Film fails to show the warmth of Jackie Kennedy and Lady Bird Johnson
When I was an undergraduate at the University of Texas at Austin, the Lyndon Baines Johnson Presidential Library was free for everyone. My big family was often looking for something to do on their visits, so I became very familiar with the historical documents on display at the library. One item I took to heart was a letter written by Jackie Kennedy on the day after President Kennedy’s funeral.
In the letter on robin’s egg blue White House stationary, Jackie Kennedy thanks President Lyndon Johnson for his kindness toward her and the children following the assassination of President Kennedy. She expressed gratitude to Johnson for walking behind Kennedy during his funeral procession, for the letters he wrote to her children and for the way he had always treated her. Jackie told him in the letter that she always thought Lady Bird should be First Lady.
Watching the movie “Jackie” at the Austin Film Festival, I couldn’t help but think of that warm letter housed just across town at the LBJ Library. The contrast between the two made me grumpy.
In the film “Jackie,” respected actress Natalie Portman portrays the private struggle of American icon Jacqueline Bouvier Kennedy after the assassination of her husband. The film shows her smoking, drinking and walking around the White House in a daze — a far cry from the polished First Lady our country adored during Camelot.
While Portman delivers a captivating performance, the film raised my hackles in a way I hadn’t expected. It didn’t treat Lady Bird Johnson very well, and I was surprised to find how upsetting that was. Lyndon Johnson doesn’t come off much better, heavy on blustering cone-pone Texan.
Contrast the film’s portrayal of the Jackie-LBJ relationship to a taped conversation between the real-life Johnson and Jackie Kennedy from December 1963, (which you can listen to as part of the public exhibit at the library). In the brief phone call, Johnson tells Jackie she now has to be strong for another president and that she’s welcome anytime to take a walk in the backyard with him.
I’ve had numerous fleeting encounters with Lady Bird Johnson. I used to see her in the front row of events at the LBJ Library, where her attendance guaranteed the event would include a near-dinner of delicious hors d’oeuvres. Later, after she had lost her ability to speak following a stroke, the former first lady and I shared an Austin manicurist, meaning I’d cross paths in the beauty shop with her flock of secret service agents. (I felt safer in the parking garage with a guy on an earpiece keeping an eye on my vintage Volvo.)

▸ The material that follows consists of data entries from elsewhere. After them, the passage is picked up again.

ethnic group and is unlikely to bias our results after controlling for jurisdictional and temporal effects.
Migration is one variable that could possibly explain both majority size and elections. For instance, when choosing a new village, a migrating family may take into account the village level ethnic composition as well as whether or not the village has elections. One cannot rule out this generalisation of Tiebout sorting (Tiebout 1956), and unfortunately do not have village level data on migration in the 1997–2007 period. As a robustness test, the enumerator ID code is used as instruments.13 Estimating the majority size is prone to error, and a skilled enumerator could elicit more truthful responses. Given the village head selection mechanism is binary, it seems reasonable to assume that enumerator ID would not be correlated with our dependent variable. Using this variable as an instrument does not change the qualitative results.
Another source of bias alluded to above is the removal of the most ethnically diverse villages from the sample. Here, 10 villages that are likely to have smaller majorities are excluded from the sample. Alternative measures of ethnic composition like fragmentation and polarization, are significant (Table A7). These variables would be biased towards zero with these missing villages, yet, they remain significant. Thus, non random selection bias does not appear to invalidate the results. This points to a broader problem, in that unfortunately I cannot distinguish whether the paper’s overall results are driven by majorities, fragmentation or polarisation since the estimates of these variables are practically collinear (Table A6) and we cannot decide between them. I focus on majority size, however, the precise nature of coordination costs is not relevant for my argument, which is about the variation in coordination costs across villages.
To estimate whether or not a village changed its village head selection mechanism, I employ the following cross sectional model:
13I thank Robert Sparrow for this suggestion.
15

Once I took an overflowing basket of my friend’s garden yield of tomatoes to the salon. When I gave Lady Bird a tomato she gave me the biggest and brightest smile I’ve ever gotten from a fellow human.

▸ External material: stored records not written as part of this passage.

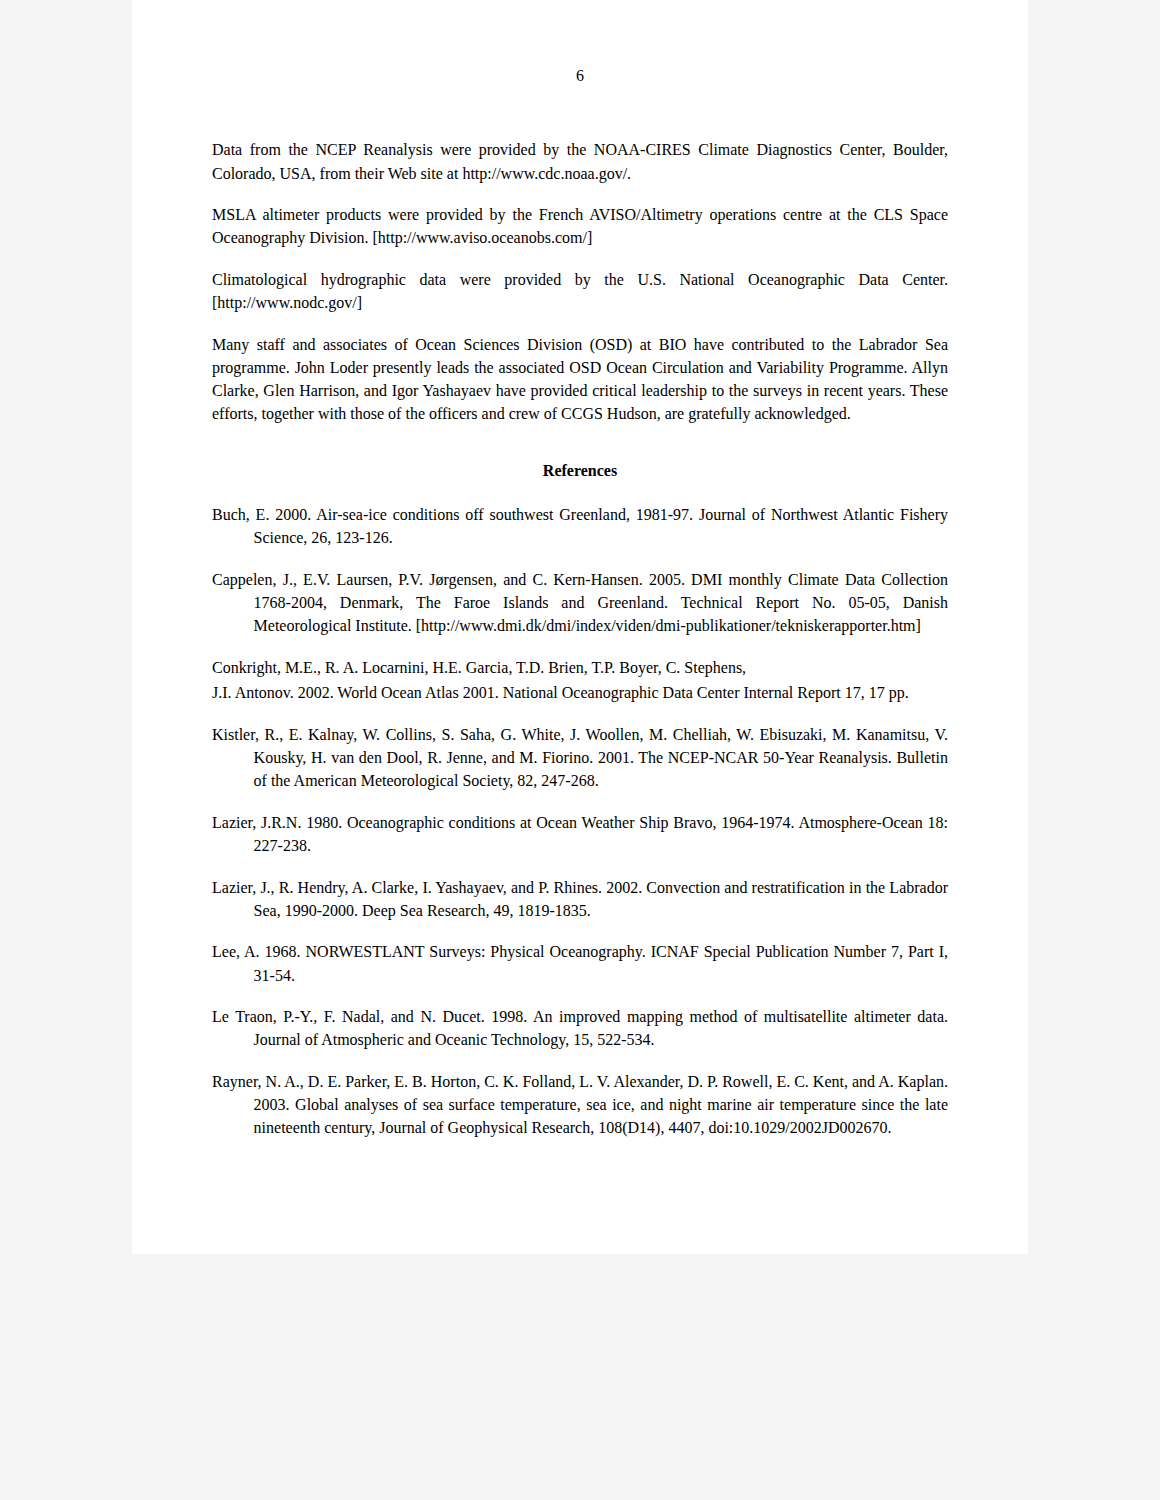6
Data from the NCEP Reanalysis were provided by the NOAA-CIRES Climate Diagnostics Center, Boulder, Colorado, USA, from their Web site at http://www.cdc.noaa.gov/.
MSLA altimeter products were provided by the French AVISO/Altimetry operations centre at the CLS Space Oceanography Division. [http://www.aviso.oceanobs.com/]
Climatological hydrographic data were provided by the U.S. National Oceanographic Data Center. [http://www.nodc.gov/]
Many staff and associates of Ocean Sciences Division (OSD) at BIO have contributed to the Labrador Sea programme. John Loder presently leads the associated OSD Ocean Circulation and Variability Programme. Allyn Clarke, Glen Harrison, and Igor Yashayaev have provided critical leadership to the surveys in recent years. These efforts, together with those of the officers and crew of CCGS Hudson, are gratefully acknowledged.
References
Buch, E. 2000. Air-sea-ice conditions off southwest Greenland, 1981-97. Journal of Northwest Atlantic Fishery Science, 26, 123-126.
Cappelen, J., E.V. Laursen, P.V. Jørgensen, and C. Kern-Hansen. 2005. DMI monthly Climate Data Collection 1768-2004, Denmark, The Faroe Islands and Greenland. Technical Report No. 05-05, Danish Meteorological Institute. [http://www.dmi.dk/dmi/index/viden/dmi-publikationer/tekniskerapporter.htm]
Conkright, M.E., R. A. Locarnini, H.E. Garcia, T.D. Brien, T.P. Boyer, C. Stephens,
J.I. Antonov. 2002. World Ocean Atlas 2001. National Oceanographic Data Center Internal Report 17, 17 pp.
Kistler, R., E. Kalnay, W. Collins, S. Saha, G. White, J. Woollen, M. Chelliah, W. Ebisuzaki, M. Kanamitsu, V. Kousky, H. van den Dool, R. Jenne, and M. Fiorino. 2001. The NCEP-NCAR 50-Year Reanalysis. Bulletin of the American Meteorological Society, 82, 247-268.
Lazier, J.R.N. 1980. Oceanographic conditions at Ocean Weather Ship Bravo, 1964-1974. Atmosphere-Ocean 18: 227-238.
Lazier, J., R. Hendry, A. Clarke, I. Yashayaev, and P. Rhines. 2002. Convection and restratification in the Labrador Sea, 1990-2000. Deep Sea Research, 49, 1819-1835.
Lee, A. 1968. NORWESTLANT Surveys: Physical Oceanography. ICNAF Special Publication Number 7, Part I, 31-54.
Le Traon, P.-Y., F. Nadal, and N. Ducet. 1998. An improved mapping method of multisatellite altimeter data. Journal of Atmospheric and Oceanic Technology, 15, 522-534.
Rayner, N. A., D. E. Parker, E. B. Horton, C. K. Folland, L. V. Alexander, D. P. Rowell, E. C. Kent, and A. Kaplan. 2003. Global analyses of sea surface temperature, sea ice, and night marine air temperature since the late nineteenth century, Journal of Geophysical Research, 108(D14), 4407, doi:10.1029/2002JD002670.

I didn’t like how “Jackie” portrayed Lady Bird as a White House mean girl, giving President Kennedy’s widow some serious side eye and suggesting that she change out of her blood-soaked pink suit before more people saw her. Later, Lady Bird and Lyndon Johnson are shown looking at the walls of the White House with swatches in hand, is if she can’t wait to move in and make the décor hers.

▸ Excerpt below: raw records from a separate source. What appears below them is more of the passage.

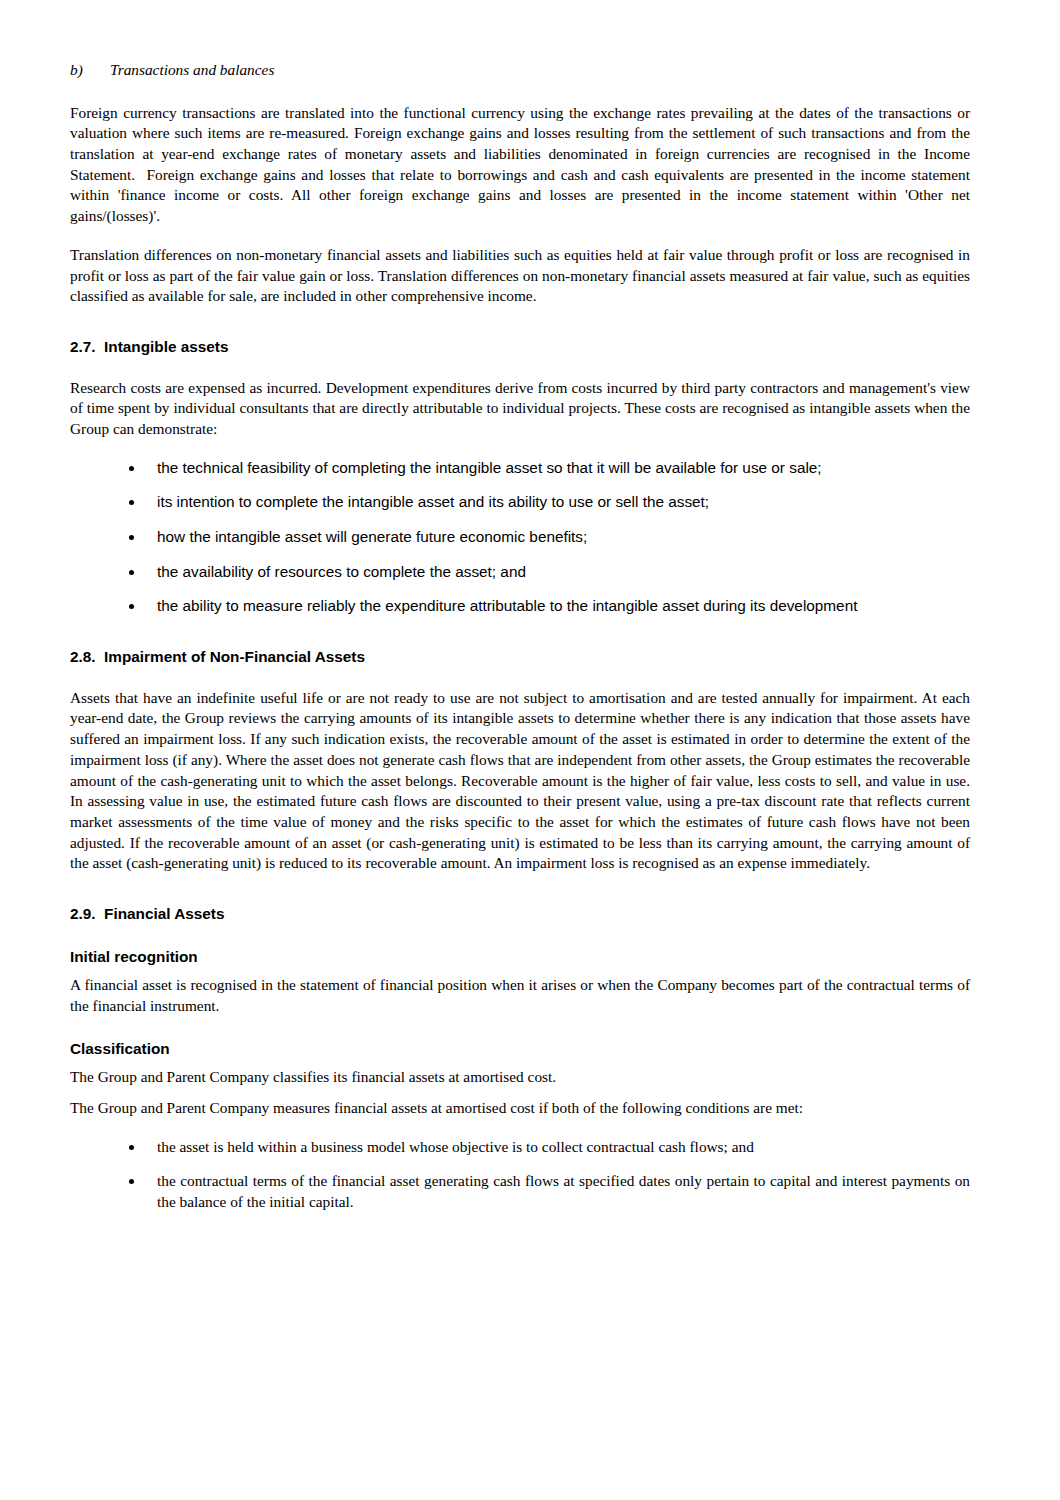b) Transactions and balances
Foreign currency transactions are translated into the functional currency using the exchange rates prevailing at the dates of the transactions or valuation where such items are re-measured. Foreign exchange gains and losses resulting from the settlement of such transactions and from the translation at year-end exchange rates of monetary assets and liabilities denominated in foreign currencies are recognised in the Income Statement. Foreign exchange gains and losses that relate to borrowings and cash and cash equivalents are presented in the income statement within 'finance income or costs. All other foreign exchange gains and losses are presented in the income statement within 'Other net gains/(losses)'.
Translation differences on non-monetary financial assets and liabilities such as equities held at fair value through profit or loss are recognised in profit or loss as part of the fair value gain or loss. Translation differences on non-monetary financial assets measured at fair value, such as equities classified as available for sale, are included in other comprehensive income.
2.7. Intangible assets
Research costs are expensed as incurred. Development expenditures derive from costs incurred by third party contractors and management's view of time spent by individual consultants that are directly attributable to individual projects. These costs are recognised as intangible assets when the Group can demonstrate:
the technical feasibility of completing the intangible asset so that it will be available for use or sale;
its intention to complete the intangible asset and its ability to use or sell the asset;
how the intangible asset will generate future economic benefits;
the availability of resources to complete the asset; and
the ability to measure reliably the expenditure attributable to the intangible asset during its development
2.8. Impairment of Non-Financial Assets
Assets that have an indefinite useful life or are not ready to use are not subject to amortisation and are tested annually for impairment. At each year-end date, the Group reviews the carrying amounts of its intangible assets to determine whether there is any indication that those assets have suffered an impairment loss. If any such indication exists, the recoverable amount of the asset is estimated in order to determine the extent of the impairment loss (if any). Where the asset does not generate cash flows that are independent from other assets, the Group estimates the recoverable amount of the cash-generating unit to which the asset belongs. Recoverable amount is the higher of fair value, less costs to sell, and value in use. In assessing value in use, the estimated future cash flows are discounted to their present value, using a pre-tax discount rate that reflects current market assessments of the time value of money and the risks specific to the asset for which the estimates of future cash flows have not been adjusted. If the recoverable amount of an asset (or cash-generating unit) is estimated to be less than its carrying amount, the carrying amount of the asset (cash-generating unit) is reduced to its recoverable amount. An impairment loss is recognised as an expense immediately.
2.9. Financial Assets
Initial recognition
A financial asset is recognised in the statement of financial position when it arises or when the Company becomes part of the contractual terms of the financial instrument.
Classification
The Group and Parent Company classifies its financial assets at amortised cost.
The Group and Parent Company measures financial assets at amortised cost if both of the following conditions are met:
the asset is held within a business model whose objective is to collect contractual cash flows; and
the contractual terms of the financial asset generating cash flows at specified dates only pertain to capital and interest payments on the balance of the initial capital.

I became even more defensive about the portrayal of Lady Bird in the film after a recent visit to the LBJ library. I noticed an informal note from Jackie to Lady Bird on a small white White House card, reading “I wish you a happy arrival in your new home Lady Bird. Remember you’ll be happy here. Love, Jackie.”
The LBJ Library displays a quotation from Lady Bird about her White House gig.
“The first lady is an unpaid public servant elected by one person — her husband.”
Watching “Jackie,” it’s clear that being First Lady can’t be an easy gig. It’s like being appointed homeroom mother for the entire country, and you have to make up most of your job description as you go along. In their different ways, both Jackie and Lady Bird were brilliant as First Lady.
It’s hard not to feel for Melania Trump. No matter what she does, people are going to compare her to public service oriented Michelle Obama. That isn’t fair. Melania only married the President-elect, she didn’t run for office. Trump doesn’t have a history in politics, so Melania didn’t have a chance to cut her teeth on the chicken dinner circuit. I can understand why she doesn’t want to move into the White House immediately.
Maybe I should go work off some of my stress at Lady Bird Lake. The hike and bike trail around the lake was one of Lady Bird Johnson’s first projects after returning to Texas. Like Jackie, Lady Bird kept up her public service long after she left 1600 Pennsylvania Avenue.